What was she doing, reaching out her hand? Was she here to guide him? He watched her lips move and a humming sound echoed in his head. Her soft fingers brushed the dirt away from his mouth; they felt like a feather gently tickling his lips. As she knelt beside him, her body no longer blocked the sun, its rays penetrated into his eyes, burning like a red-hot poker stabbing into each eyeball. He tried to pull himself into a ball, sick with pain in his skull, in his chest, everywhere! Maybe she wasn't the angel at the gates of heaven; this must be the door of hell!
The quiet humming continued and he chanced to open his eyes again. She sat in the sand, her hair waving in the gentle breeze, waiting, waiting for something. His eyes drifted down from her face to where her other hand lay gently on her swollen middle. The angel was pregnant. The thought shocked him and gave him something new to focus on. Angels aren't humans. They don't get pregnant.
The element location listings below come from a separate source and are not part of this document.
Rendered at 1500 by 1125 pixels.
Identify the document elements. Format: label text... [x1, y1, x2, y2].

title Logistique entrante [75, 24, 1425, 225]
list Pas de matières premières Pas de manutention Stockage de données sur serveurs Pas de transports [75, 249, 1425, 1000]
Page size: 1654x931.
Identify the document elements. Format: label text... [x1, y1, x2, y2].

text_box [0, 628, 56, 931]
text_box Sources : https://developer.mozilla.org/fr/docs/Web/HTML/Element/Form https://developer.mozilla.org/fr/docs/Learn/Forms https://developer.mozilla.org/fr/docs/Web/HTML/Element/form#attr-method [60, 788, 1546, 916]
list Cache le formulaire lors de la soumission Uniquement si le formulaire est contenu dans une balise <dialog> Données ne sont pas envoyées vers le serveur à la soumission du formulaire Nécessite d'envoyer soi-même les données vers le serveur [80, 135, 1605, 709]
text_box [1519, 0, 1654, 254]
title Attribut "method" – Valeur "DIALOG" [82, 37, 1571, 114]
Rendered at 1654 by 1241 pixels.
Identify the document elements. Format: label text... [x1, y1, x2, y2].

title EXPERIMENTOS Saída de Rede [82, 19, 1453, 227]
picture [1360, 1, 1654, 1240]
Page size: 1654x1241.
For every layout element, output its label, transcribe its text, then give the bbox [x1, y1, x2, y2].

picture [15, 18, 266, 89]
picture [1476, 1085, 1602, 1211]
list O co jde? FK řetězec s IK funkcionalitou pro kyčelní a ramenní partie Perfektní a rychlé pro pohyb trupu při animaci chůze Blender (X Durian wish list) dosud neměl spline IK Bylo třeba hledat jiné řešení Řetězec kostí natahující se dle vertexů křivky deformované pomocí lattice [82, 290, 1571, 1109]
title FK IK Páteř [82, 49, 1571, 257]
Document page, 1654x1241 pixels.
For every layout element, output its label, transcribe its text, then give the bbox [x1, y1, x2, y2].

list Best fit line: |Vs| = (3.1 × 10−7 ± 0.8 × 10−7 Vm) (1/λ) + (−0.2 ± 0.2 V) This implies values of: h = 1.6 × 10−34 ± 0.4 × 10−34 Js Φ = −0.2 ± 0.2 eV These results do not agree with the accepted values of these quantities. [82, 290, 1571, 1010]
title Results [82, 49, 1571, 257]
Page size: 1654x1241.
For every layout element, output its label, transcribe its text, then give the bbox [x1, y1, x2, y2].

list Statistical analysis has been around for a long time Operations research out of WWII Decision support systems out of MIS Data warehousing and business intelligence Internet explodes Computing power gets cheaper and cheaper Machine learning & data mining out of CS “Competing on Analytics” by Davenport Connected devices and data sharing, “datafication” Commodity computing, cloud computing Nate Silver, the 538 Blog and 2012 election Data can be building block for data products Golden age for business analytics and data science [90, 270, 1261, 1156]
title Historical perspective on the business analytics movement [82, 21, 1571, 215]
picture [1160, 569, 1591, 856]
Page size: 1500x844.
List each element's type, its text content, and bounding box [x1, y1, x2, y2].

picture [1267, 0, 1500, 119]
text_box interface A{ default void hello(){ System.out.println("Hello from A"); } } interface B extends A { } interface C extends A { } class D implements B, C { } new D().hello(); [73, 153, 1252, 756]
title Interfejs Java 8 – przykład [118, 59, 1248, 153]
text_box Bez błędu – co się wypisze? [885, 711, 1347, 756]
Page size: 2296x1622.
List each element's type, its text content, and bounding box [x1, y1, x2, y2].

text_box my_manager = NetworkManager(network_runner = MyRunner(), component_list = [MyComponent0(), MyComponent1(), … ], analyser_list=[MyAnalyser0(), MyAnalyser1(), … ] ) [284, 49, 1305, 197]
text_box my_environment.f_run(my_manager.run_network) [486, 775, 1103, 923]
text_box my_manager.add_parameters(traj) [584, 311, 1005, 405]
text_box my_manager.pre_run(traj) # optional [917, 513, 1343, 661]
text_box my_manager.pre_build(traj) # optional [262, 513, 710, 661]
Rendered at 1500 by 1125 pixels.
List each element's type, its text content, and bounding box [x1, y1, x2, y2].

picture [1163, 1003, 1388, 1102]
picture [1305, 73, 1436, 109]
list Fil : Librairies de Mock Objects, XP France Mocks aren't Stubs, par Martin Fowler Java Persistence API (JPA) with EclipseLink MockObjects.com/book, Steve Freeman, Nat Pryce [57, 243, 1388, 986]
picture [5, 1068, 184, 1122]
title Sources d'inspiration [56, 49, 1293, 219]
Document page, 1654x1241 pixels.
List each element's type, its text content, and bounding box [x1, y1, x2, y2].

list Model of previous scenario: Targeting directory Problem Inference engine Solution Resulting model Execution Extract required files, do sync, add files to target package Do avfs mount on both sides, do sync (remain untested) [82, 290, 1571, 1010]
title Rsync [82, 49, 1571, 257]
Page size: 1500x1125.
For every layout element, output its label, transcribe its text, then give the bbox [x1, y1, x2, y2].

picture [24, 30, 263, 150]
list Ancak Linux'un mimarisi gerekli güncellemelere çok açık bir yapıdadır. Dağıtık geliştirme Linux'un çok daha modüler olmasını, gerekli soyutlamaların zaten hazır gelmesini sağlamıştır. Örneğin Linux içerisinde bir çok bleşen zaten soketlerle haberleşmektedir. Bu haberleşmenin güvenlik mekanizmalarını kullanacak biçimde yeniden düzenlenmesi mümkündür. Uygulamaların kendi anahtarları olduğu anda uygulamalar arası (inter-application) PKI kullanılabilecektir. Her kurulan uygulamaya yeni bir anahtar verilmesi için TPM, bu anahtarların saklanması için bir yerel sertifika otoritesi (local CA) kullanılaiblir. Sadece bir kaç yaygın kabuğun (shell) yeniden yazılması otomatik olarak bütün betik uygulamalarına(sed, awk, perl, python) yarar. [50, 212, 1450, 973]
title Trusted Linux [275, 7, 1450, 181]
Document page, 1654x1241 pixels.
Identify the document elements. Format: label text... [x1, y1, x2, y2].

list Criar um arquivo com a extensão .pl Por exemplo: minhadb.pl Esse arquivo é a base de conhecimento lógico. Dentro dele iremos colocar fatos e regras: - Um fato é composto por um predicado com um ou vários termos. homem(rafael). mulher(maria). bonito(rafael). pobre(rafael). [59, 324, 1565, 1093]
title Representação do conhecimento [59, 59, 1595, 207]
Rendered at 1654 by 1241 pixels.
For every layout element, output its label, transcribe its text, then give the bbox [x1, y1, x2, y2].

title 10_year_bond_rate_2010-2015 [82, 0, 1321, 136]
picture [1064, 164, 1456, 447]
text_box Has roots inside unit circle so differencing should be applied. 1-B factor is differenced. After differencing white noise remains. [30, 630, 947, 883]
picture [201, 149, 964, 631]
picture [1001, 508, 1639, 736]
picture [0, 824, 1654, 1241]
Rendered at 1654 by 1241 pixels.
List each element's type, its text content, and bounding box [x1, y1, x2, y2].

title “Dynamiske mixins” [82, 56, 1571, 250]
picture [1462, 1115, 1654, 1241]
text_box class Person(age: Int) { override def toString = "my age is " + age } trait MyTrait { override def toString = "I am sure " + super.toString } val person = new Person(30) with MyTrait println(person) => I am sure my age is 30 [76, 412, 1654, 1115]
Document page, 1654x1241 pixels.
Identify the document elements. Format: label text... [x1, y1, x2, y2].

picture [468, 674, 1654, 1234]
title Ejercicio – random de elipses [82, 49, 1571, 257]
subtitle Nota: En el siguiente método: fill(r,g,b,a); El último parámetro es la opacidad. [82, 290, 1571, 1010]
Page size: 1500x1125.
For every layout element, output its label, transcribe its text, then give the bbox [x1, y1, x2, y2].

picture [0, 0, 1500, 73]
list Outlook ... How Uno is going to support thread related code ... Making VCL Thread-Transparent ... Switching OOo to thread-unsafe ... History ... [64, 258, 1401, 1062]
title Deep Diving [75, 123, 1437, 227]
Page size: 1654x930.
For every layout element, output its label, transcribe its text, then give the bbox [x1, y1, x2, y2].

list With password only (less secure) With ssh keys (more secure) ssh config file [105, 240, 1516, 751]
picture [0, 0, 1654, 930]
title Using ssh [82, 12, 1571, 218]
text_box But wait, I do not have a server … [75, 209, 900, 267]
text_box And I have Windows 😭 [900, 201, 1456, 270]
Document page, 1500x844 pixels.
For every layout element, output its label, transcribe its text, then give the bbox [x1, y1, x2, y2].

Fear registered in her eyes as she watched him stare at her obvious condition.
The woman jumped to her feet, unsure what to do. She needed to leave, to find a phone or someway to get help yet she couldn't just leave the injured man. He continued to stare at her belly, his cracked and blood crusted lips moving and breaking the scabs but no sound came from his mouth.
"What are you doing here?" The voice made Maria jump and turn in fear.